Nucleotides and nucleosides are known to function as neurotransmitters and neuromodulators but have recently been shown to have a trophic effect on neurons. It has previously been shown, in an animal model for cochlear implants, that local infusion of neurotrophic factors intervenes with the degenerative processes occurring after deafening and protects the auditory spiral ganglion neurons so that electrical responsiveness is maintained. Here we test the hypothesis that nucleosides and nucleotides have a similar effect on the acutely damaged inner ear. Pigmented guinea pigs received a cochlear implant electrode for measuring electrically evoked auditory brainstem responses and a miniosmotic pump for delivering drugs directly to the cochlea. The animals were deafened by a 48-hr infusion with 10% neomycin, followed by 23 days of treatment with primarily UTP, uridine nucleotides, or as control artificial perilymph. Electrically evoked responses were measured weekly, and at the end of the experiment the cochleae were collected and processed for morphological analysis and spiral ganglion neuron counting.
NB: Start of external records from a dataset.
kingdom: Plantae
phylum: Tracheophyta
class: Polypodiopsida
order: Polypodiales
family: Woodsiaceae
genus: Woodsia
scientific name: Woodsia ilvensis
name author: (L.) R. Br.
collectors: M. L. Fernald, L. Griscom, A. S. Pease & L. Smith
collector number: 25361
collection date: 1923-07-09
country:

Both UTP- and uridine-treated groups showed significantly better response after 23 days of treatment compared with the control group. The densities of spiral ganglion neuron were significantly higher for both treated groups compared with the control group treated with artificial perilymph. The results demonstrate that UTP and uridine rescue auditory neurons and suggest that drugs acting on purinoceptors could be of clinical importance.